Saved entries

· · · ·

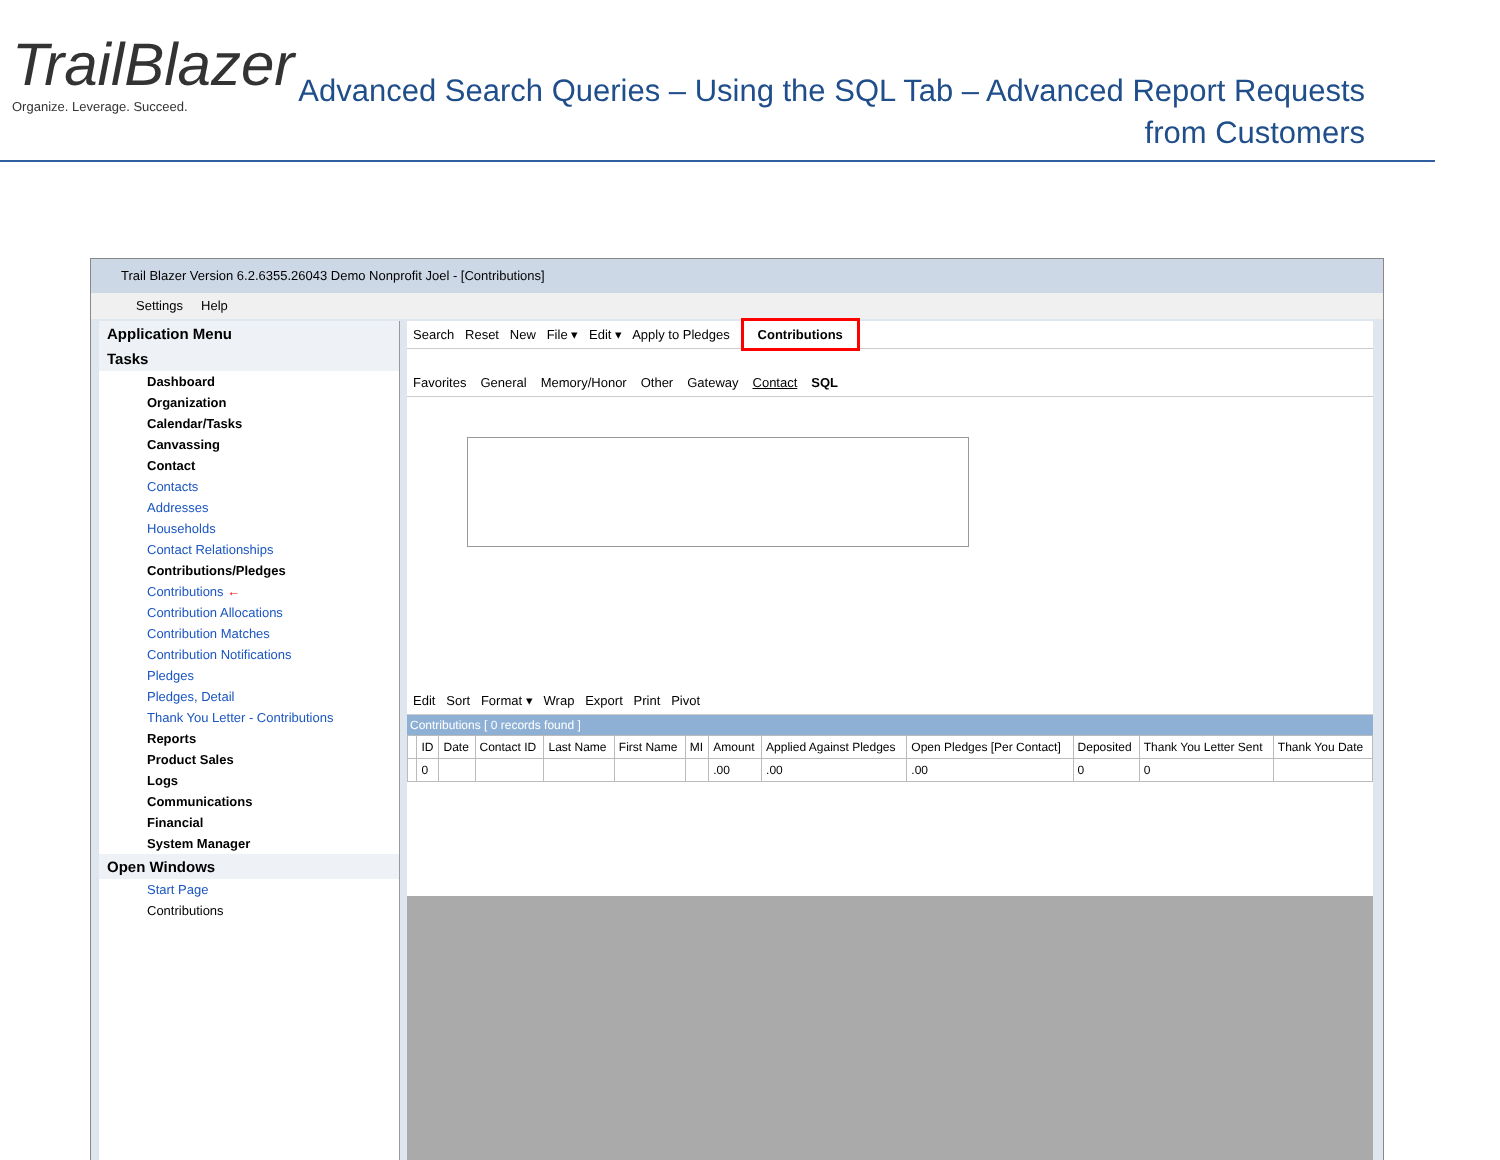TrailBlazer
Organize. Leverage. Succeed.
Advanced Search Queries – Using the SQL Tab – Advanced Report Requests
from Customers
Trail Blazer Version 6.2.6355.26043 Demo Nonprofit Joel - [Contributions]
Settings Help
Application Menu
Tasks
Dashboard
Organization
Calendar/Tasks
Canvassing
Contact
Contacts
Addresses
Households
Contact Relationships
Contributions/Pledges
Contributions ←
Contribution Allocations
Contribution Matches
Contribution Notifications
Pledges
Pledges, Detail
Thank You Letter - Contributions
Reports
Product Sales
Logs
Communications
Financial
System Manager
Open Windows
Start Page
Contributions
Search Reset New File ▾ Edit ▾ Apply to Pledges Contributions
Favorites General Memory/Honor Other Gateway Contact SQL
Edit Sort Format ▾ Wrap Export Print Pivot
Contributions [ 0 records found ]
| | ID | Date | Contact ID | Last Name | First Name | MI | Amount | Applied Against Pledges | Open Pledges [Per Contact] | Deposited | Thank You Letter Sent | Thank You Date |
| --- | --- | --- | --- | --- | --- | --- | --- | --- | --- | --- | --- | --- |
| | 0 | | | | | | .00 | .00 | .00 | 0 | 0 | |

· · · ·

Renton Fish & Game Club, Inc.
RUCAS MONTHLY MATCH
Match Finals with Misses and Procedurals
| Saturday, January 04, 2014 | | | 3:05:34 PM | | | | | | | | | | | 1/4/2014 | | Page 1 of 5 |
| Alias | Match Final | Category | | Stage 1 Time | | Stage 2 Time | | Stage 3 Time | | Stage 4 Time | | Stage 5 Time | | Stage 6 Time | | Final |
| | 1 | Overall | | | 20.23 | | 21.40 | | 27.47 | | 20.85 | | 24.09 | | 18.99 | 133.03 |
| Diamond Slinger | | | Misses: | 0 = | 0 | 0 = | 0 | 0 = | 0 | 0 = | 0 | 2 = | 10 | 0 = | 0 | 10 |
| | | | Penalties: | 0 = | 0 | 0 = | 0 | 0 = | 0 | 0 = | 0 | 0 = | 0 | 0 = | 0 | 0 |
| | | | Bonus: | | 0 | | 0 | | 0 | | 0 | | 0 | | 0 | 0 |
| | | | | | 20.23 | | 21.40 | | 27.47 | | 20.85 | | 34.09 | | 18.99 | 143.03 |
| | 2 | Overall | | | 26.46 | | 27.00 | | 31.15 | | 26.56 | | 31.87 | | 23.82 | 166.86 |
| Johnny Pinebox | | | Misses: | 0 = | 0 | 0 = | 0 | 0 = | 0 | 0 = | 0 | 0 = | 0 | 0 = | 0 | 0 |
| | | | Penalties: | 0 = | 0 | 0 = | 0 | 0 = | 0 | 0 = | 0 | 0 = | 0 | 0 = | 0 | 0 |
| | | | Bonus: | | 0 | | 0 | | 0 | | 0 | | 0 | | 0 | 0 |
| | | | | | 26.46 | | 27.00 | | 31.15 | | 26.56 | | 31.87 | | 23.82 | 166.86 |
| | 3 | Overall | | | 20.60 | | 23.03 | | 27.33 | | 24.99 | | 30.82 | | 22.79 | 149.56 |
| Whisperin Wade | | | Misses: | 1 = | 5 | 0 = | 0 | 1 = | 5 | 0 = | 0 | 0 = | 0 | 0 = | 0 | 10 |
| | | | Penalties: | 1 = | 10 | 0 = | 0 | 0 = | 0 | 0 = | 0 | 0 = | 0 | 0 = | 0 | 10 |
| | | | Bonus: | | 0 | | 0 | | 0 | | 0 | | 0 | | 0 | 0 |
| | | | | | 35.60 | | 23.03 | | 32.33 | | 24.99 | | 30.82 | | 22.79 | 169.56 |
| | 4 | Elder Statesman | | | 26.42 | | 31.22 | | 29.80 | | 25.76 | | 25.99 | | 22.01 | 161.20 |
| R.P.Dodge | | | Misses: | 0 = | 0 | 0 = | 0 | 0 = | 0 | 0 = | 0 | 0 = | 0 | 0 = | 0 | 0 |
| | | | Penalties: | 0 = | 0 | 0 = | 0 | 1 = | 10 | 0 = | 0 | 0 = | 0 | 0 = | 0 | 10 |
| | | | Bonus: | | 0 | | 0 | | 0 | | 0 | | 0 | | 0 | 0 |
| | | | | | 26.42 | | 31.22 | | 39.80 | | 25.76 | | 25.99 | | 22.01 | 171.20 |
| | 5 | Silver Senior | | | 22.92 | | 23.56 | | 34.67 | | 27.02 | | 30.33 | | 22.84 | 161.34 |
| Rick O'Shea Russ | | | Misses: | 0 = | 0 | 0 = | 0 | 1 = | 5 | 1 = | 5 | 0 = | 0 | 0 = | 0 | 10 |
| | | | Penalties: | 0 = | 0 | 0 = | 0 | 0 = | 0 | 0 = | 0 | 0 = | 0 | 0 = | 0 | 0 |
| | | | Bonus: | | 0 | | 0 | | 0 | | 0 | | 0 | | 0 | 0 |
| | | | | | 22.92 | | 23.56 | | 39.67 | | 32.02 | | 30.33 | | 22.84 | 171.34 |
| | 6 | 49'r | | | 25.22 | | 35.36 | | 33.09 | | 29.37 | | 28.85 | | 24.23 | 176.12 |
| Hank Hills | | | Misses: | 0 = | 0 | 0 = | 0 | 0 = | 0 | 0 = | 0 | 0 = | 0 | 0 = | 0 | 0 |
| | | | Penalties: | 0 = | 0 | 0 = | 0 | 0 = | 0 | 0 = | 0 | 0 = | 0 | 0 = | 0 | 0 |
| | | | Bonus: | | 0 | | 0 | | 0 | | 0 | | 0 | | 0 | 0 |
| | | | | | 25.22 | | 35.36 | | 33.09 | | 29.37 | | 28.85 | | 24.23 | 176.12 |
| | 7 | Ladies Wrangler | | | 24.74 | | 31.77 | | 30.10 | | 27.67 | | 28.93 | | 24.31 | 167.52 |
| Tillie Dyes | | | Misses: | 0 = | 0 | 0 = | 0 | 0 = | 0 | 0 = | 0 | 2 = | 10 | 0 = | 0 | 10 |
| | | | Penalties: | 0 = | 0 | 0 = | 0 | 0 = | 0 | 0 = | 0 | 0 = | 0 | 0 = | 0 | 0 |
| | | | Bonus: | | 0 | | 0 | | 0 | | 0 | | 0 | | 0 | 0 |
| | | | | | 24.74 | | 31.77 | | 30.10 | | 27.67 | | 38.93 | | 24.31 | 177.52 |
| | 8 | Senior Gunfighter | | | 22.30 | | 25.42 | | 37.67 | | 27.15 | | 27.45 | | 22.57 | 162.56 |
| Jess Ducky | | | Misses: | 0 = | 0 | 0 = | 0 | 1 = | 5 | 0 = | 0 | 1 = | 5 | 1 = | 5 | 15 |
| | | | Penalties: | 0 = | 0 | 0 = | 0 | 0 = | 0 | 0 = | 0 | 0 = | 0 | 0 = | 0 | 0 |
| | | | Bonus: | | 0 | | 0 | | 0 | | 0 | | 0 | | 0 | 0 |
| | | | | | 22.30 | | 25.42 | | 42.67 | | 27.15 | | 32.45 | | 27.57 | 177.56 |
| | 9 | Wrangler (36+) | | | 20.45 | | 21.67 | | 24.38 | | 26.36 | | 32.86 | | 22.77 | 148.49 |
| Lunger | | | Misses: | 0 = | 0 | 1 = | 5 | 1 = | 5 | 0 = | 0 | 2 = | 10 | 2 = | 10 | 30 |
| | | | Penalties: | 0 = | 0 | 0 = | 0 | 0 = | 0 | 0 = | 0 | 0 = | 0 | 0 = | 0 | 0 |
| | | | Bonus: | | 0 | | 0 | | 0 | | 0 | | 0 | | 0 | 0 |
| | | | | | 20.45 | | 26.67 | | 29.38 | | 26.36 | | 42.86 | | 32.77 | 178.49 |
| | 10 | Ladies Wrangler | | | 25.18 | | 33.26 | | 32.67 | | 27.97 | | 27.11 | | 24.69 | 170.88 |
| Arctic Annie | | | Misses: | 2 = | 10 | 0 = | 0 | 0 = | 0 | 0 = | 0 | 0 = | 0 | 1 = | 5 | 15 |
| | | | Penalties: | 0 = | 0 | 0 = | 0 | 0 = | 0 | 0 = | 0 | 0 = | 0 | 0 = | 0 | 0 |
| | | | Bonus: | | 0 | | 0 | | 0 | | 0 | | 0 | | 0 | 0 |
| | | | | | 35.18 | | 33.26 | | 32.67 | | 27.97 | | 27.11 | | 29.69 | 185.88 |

· · · ·

▶ DESCRIPTION OF THE TASK:
What is the number of lines in the records that contain "Open"? Give that number only.

▶ REPLY TO THE TASK:
2